The UN has had an observer mission in Tajikistan for nearly six years. Ivo Petrov, head of the mission, says work is in progress to prepare for election day:
"The United Nations and the OSCE have a joint special mission in Khujand and Kurgan-Tyube to make contact with the election commissions there and see if they are meeting election standards."
Close monitoring is a clear necessity for the February 27 vote. Tajikistan's presidential election three months ago was a democratic disaster. Even though the UN and OSCE worked with election officials, the November election fell far short of expectations.
The chief reason for the failure was that all three of President Rakhmonov's opponents were barred from the race less than a month before the balloting. One of the three was finally approved as a candidate by the Central Elections Commission, but he publicly stated on the eve of the election that he was not running.
Rakhmonov ended up winning with 97 percent of the vote. Tajik officials had promised a free and democratic race -- as they are promising for this month's general elections -- but the embarrassing results spoke for themselves.
One person still not convinced that the parliamentary elections will be fair is United Tajik Opposition leader Said Abdullo Nuri. He says more than international observers is needed.

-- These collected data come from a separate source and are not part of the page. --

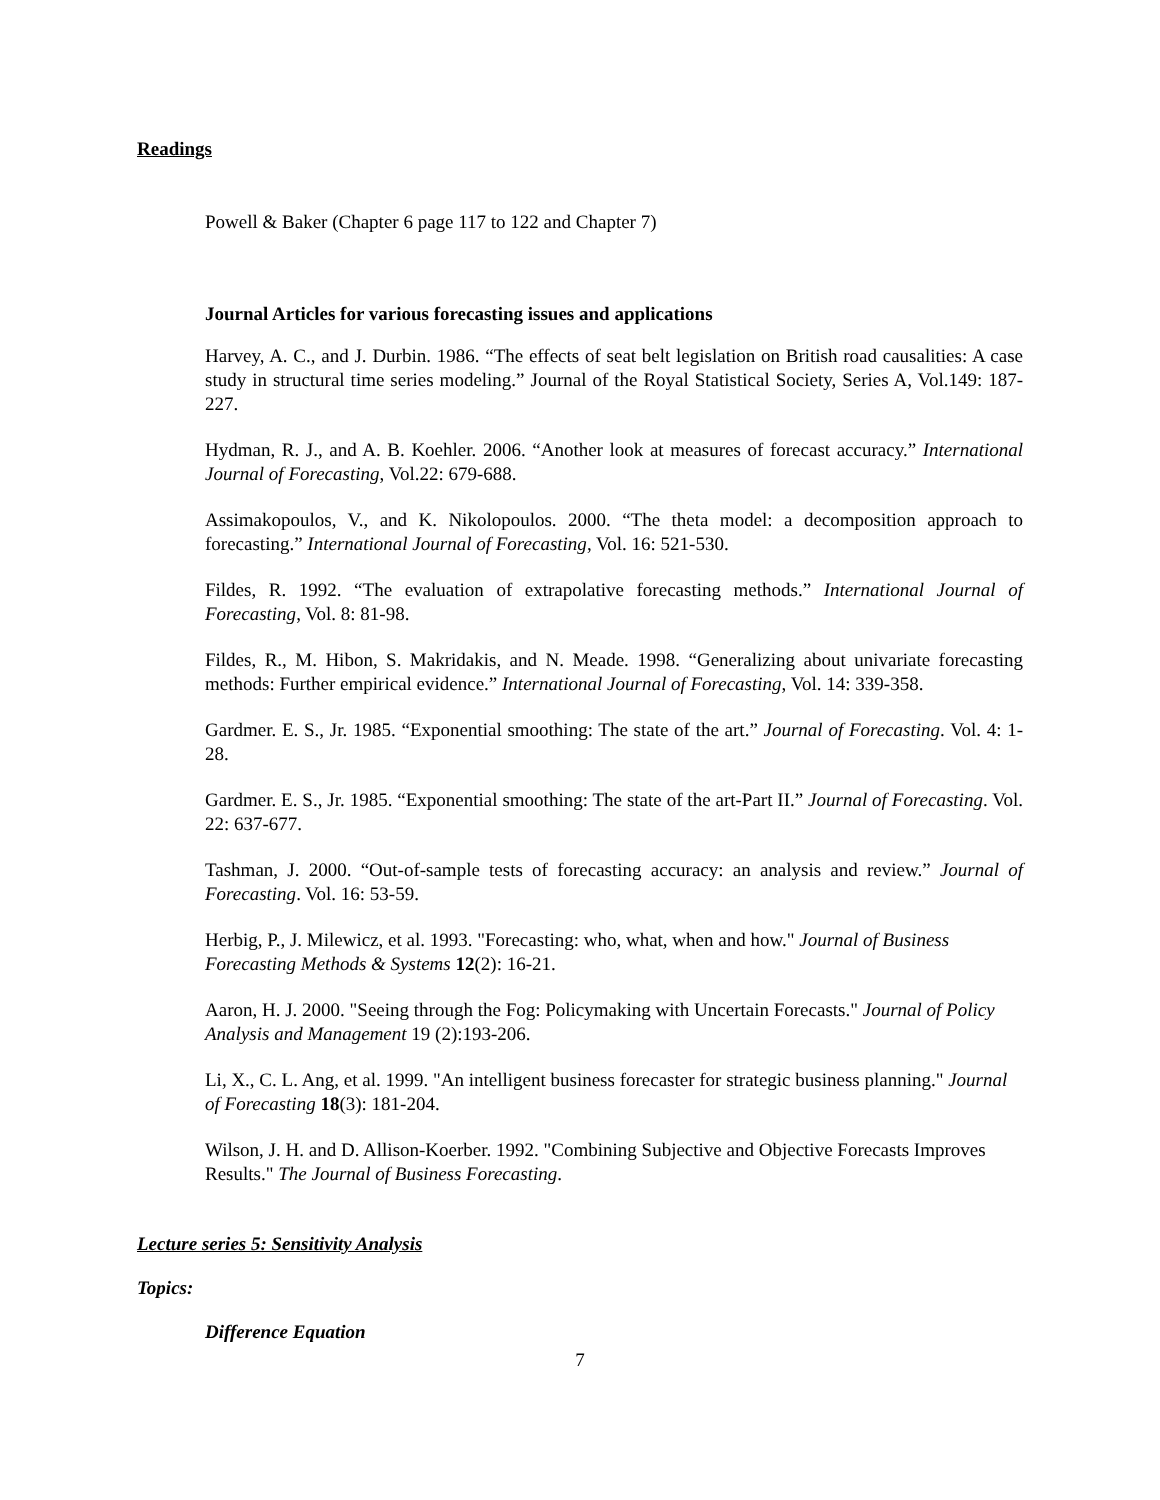Readings
Powell & Baker (Chapter 6 page 117 to 122 and Chapter 7)
Journal Articles for various forecasting issues and applications
Harvey, A. C., and J. Durbin. 1986. “The effects of seat belt legislation on British road causalities: A case study in structural time series modeling.” Journal of the Royal Statistical Society, Series A, Vol.149: 187-227.
Hydman, R. J., and A. B. Koehler. 2006. “Another look at measures of forecast accuracy.” International Journal of Forecasting, Vol.22: 679-688.
Assimakopoulos, V., and K. Nikolopoulos. 2000. “The theta model: a decomposition approach to forecasting.” International Journal of Forecasting, Vol. 16: 521-530.
Fildes, R. 1992. “The evaluation of extrapolative forecasting methods.” International Journal of Forecasting, Vol. 8: 81-98.
Fildes, R., M. Hibon, S. Makridakis, and N. Meade. 1998. “Generalizing about univariate forecasting methods: Further empirical evidence.” International Journal of Forecasting, Vol. 14: 339-358.
Gardmer. E. S., Jr. 1985. “Exponential smoothing: The state of the art.” Journal of Forecasting. Vol. 4: 1-28.
Gardmer. E. S., Jr. 1985. “Exponential smoothing: The state of the art-Part II.” Journal of Forecasting. Vol. 22: 637-677.
Tashman, J. 2000. “Out-of-sample tests of forecasting accuracy: an analysis and review.” Journal of Forecasting. Vol. 16: 53-59.
Herbig, P., J. Milewicz, et al. 1993. "Forecasting: who, what, when and how." Journal of Business Forecasting Methods & Systems 12(2): 16-21.
Aaron, H. J. 2000. "Seeing through the Fog: Policymaking with Uncertain Forecasts." Journal of Policy Analysis and Management 19 (2):193-206.
Li, X., C. L. Ang, et al. 1999. "An intelligent business forecaster for strategic business planning." Journal of Forecasting 18(3): 181-204.
Wilson, J. H. and D. Allison-Koerber. 1992. "Combining Subjective and Objective Forecasts Improves Results." The Journal of Business Forecasting.
Lecture series 5: Sensitivity Analysis
Topics:
Difference Equation
7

Nuri wants some of his own people, opposition supporters, at polling areas and in tabulation centers.
"If our representatives, our observers are at election polling areas and if they can normally monitor, all the problems will be solved and we are sure we can take a worthy place in the parliament of our country."
A few days ago, Nuri said he expects his Islamic Renaissance Party, one of the parties in the opposition bloc, to take one-third of the 63 seats in the lower house. But that will be difficult, since there are 108 candidates from six parties running for seats by party list and another 223 running as independents in single-mandate districts.
Tajik political analyst Samariddin Asolzoda says that the actual balloting, not the campaigning, is the most likely source of potential election violations. Asolzoda said: "Every one of our voters needs to have his ballot counted and not falsified or destroyed. In these elections, there may be problems due to ignorance [about how to cast a ballot] among voters -- especially the elderly -- or violations among those [voting by absentee ballot from] outside the country. It is also possible that one person may vote [illegally] for an entire family."
These kinds of violations are common not only in Tajikistan, but throughout Central Asia.
Many Tajik candidates say they fear widespread ballot falsification, especially because some election officials have expressed support for specific candidates or parties. Such practices were among the OSCE's complaints about various elections last year in Kazakhstan, Turkmenistan and Uzbekistan, as well as in Tajikistan.
Compared with Kyrgyzstan, which is holding its elections to parliament (Feb. 20) one week before Tajikistan, the Tajik parliamentary electoral process so far has gone well. In Kyrgyzstan, there are already complaints about unfair treatment toward opposition parties. And the same was true in the run-up to Kazakhstan's parliamentary elections in October.
In Tajikistan, by contrast, opposition parties and their members have only complained about possible violations based on prior experiences. In fact, the Tajik general elections offer a new prospect for the area: Anyone may win -- that is, as long that the campaign continues this way for the remaining two weeks.
(Salimjon Aioubov of the Tajik Service contributed to this report.)